- _TASK DESCRIPTION_:
Write out the data word for word and omit every picture.

Dataset records
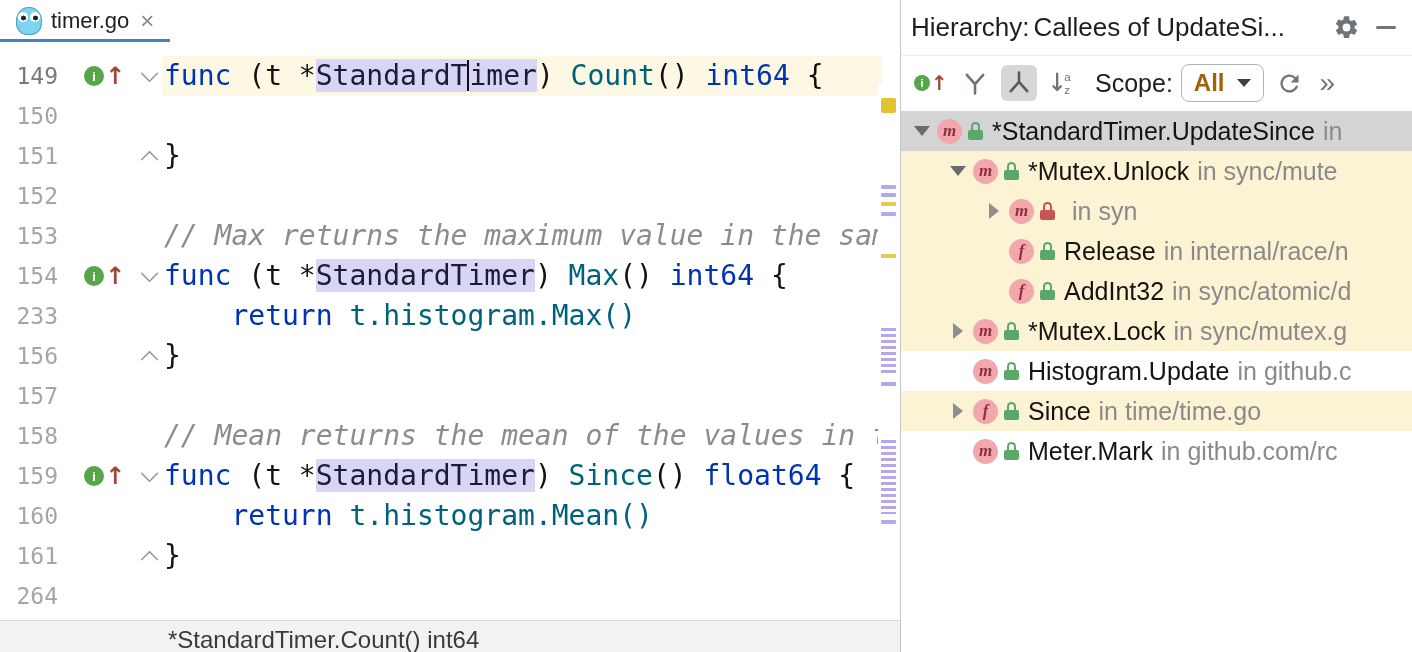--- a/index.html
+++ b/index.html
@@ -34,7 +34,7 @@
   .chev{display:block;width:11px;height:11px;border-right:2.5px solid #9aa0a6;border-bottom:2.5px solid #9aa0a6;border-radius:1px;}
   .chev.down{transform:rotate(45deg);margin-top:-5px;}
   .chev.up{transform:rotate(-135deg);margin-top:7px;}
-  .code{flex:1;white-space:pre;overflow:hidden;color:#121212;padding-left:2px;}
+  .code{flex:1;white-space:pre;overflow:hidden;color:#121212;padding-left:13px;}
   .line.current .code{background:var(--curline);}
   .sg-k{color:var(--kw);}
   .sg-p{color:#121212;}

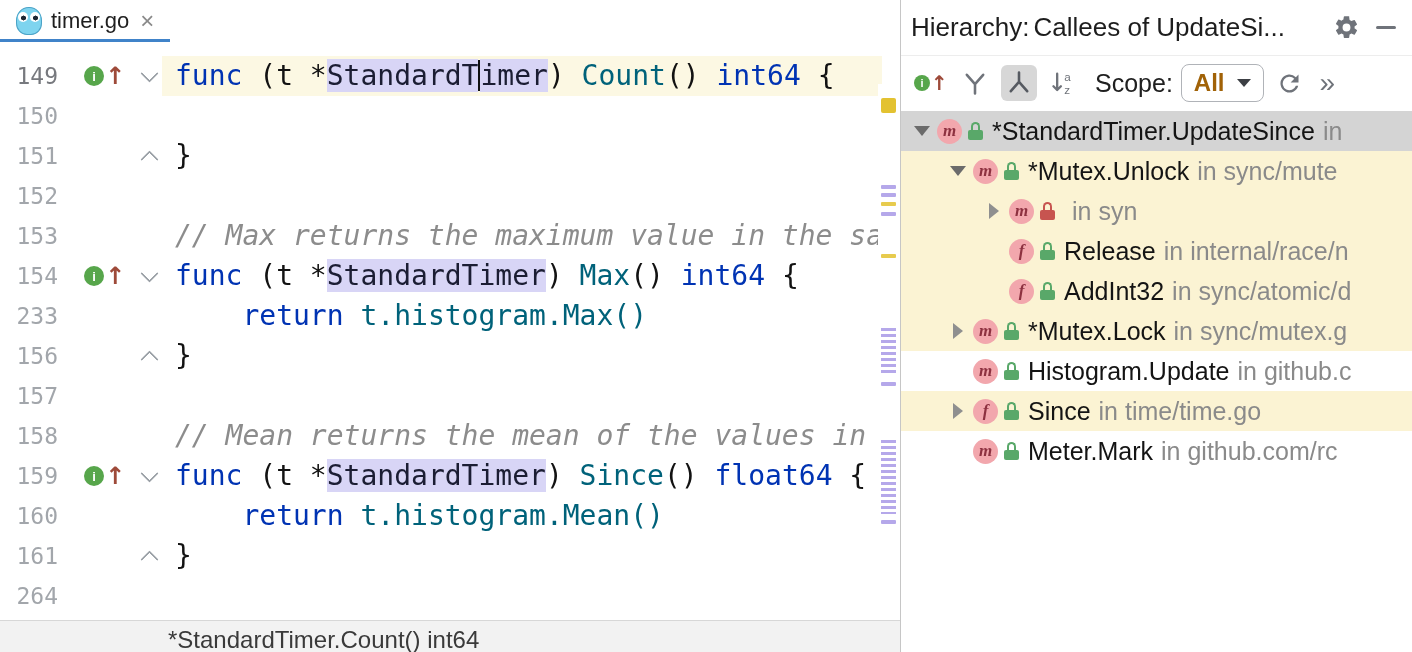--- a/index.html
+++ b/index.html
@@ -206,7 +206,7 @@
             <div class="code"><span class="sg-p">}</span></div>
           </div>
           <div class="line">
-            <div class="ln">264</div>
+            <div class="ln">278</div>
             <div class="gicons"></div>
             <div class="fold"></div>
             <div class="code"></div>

- _ANSWER_:
--- a/index.html
+++ b/index.html
@@ -34,7 +34,7 @@
   .chev{display:block;width:11px;height:11px;border-right:2.5px solid #9aa0a6;border-bottom:2.5px solid #9aa0a6;border-radius:1px;}
   .chev.down{transform:rotate(45deg);margin-top:-5px;}
   .chev.up{transform:rotate(-135deg);margin-top:7px;}
-  .code{flex:1;white-space:pre;overflow:hidden;color:#121212;padding-left:2px;}
+  .code{flex:1;white-space:pre;overflow:hidden;color:#121212;padding-left:13px;}
   .line.current .code{background:var(--curline);}
   .sg-k{color:var(--kw);}
   .sg-p{color:#121212;}

--- a/index.html
+++ b/index.html
@@ -206,7 +206,7 @@
             <div class="code"><span class="sg-p">}</span></div>
           </div>
           <div class="line">
-            <div class="ln">264</div>
+            <div class="ln">278</div>
             <div class="gicons"></div>
             <div class="fold"></div>
             <div class="code"></div>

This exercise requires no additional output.